Saved data entries:
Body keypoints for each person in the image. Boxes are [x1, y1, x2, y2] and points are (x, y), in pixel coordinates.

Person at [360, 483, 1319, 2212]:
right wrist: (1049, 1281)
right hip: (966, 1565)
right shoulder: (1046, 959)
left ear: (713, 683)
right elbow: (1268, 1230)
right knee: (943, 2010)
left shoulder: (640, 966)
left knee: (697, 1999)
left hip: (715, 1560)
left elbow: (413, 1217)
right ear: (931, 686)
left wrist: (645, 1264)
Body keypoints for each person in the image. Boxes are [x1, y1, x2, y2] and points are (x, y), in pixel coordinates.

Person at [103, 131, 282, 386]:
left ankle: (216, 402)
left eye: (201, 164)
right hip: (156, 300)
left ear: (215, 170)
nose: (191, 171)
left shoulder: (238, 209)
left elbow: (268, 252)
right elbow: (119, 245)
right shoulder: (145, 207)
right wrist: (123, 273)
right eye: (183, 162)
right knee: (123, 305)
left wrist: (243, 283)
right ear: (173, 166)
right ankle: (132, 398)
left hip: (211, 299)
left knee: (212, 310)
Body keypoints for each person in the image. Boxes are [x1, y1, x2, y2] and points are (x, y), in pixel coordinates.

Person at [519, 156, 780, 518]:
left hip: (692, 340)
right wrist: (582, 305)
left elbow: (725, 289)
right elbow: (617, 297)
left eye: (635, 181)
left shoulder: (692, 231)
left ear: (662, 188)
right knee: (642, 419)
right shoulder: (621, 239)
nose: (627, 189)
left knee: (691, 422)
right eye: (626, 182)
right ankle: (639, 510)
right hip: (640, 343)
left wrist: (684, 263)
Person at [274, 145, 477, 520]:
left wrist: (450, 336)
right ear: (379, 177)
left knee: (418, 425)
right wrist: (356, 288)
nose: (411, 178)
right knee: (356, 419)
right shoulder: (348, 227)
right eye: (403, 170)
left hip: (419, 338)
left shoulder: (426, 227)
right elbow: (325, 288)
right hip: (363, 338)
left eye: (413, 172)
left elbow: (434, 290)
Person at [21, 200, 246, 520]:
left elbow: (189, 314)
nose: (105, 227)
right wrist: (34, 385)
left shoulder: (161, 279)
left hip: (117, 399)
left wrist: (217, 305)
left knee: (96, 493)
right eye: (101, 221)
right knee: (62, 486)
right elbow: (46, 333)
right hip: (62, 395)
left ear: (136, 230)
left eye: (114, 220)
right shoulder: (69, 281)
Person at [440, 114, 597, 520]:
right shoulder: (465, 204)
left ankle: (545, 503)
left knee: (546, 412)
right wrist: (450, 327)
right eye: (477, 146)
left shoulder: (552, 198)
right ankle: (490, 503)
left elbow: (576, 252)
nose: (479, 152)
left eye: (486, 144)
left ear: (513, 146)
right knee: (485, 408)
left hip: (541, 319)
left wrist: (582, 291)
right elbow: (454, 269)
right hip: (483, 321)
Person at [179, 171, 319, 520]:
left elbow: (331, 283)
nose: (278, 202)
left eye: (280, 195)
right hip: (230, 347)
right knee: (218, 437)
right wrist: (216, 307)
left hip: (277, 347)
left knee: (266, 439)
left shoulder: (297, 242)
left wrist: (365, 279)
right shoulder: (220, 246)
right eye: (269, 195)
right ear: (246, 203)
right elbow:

▶ [Exercise aim] Whatever appears in the records must be returned exactly.

▶ [Answer space]
Body keypoints for each person in the image. Boxes are [x1, y1, x2, y2] and points are (x, y), in pixel coordinates.

Person at [360, 483, 1319, 2212]:
right wrist: (1049, 1281)
right hip: (966, 1565)
right shoulder: (1046, 959)
left ear: (713, 683)
right elbow: (1268, 1230)
right knee: (943, 2010)
left shoulder: (640, 966)
left knee: (697, 1999)
left hip: (715, 1560)
left elbow: (413, 1217)
right ear: (931, 686)
left wrist: (645, 1264)
Body keypoints for each person in the image. Boxes are [x1, y1, x2, y2] and points are (x, y), in pixel coordinates.

Person at [103, 131, 282, 386]:
left ankle: (216, 402)
left eye: (201, 164)
right hip: (156, 300)
left ear: (215, 170)
nose: (191, 171)
left shoulder: (238, 209)
left elbow: (268, 252)
right elbow: (119, 245)
right shoulder: (145, 207)
right wrist: (123, 273)
right eye: (183, 162)
right knee: (123, 305)
left wrist: (243, 283)
right ear: (173, 166)
right ankle: (132, 398)
left hip: (211, 299)
left knee: (212, 310)
Body keypoints for each person in the image. Boxes are [x1, y1, x2, y2] and points are (x, y), in pixel coordinates.

Person at [519, 156, 780, 518]:
left hip: (692, 340)
right wrist: (582, 305)
left elbow: (725, 289)
right elbow: (617, 297)
left eye: (635, 181)
left shoulder: (692, 231)
left ear: (662, 188)
right knee: (642, 419)
right shoulder: (621, 239)
nose: (627, 189)
left knee: (691, 422)
right eye: (626, 182)
right ankle: (639, 510)
right hip: (640, 343)
left wrist: (684, 263)
Person at [274, 145, 477, 520]:
left wrist: (450, 336)
right ear: (379, 177)
left knee: (418, 425)
right wrist: (356, 288)
nose: (411, 178)
right knee: (356, 419)
right shoulder: (348, 227)
right eye: (403, 170)
left hip: (419, 338)
left shoulder: (426, 227)
right elbow: (325, 288)
right hip: (363, 338)
left eye: (413, 172)
left elbow: (434, 290)
Person at [21, 200, 246, 520]:
left elbow: (189, 314)
nose: (105, 227)
right wrist: (34, 385)
left shoulder: (161, 279)
left hip: (117, 399)
left wrist: (217, 305)
left knee: (96, 493)
right eye: (101, 221)
right knee: (62, 486)
right elbow: (46, 333)
right hip: (62, 395)
left ear: (136, 230)
left eye: (114, 220)
right shoulder: (69, 281)
Person at [440, 114, 597, 520]:
right shoulder: (465, 204)
left ankle: (545, 503)
left knee: (546, 412)
right wrist: (450, 327)
right eye: (477, 146)
left shoulder: (552, 198)
right ankle: (490, 503)
left elbow: (576, 252)
nose: (479, 152)
left eye: (486, 144)
left ear: (513, 146)
right knee: (485, 408)
left hip: (541, 319)
left wrist: (582, 291)
right elbow: (454, 269)
right hip: (483, 321)
Person at [179, 171, 319, 520]:
left elbow: (331, 283)
nose: (278, 202)
left eye: (280, 195)
right hip: (230, 347)
right knee: (218, 437)
right wrist: (216, 307)
left hip: (277, 347)
left knee: (266, 439)
left shoulder: (297, 242)
left wrist: (365, 279)
right shoulder: (220, 246)
right eye: (269, 195)
right ear: (246, 203)
right elbow:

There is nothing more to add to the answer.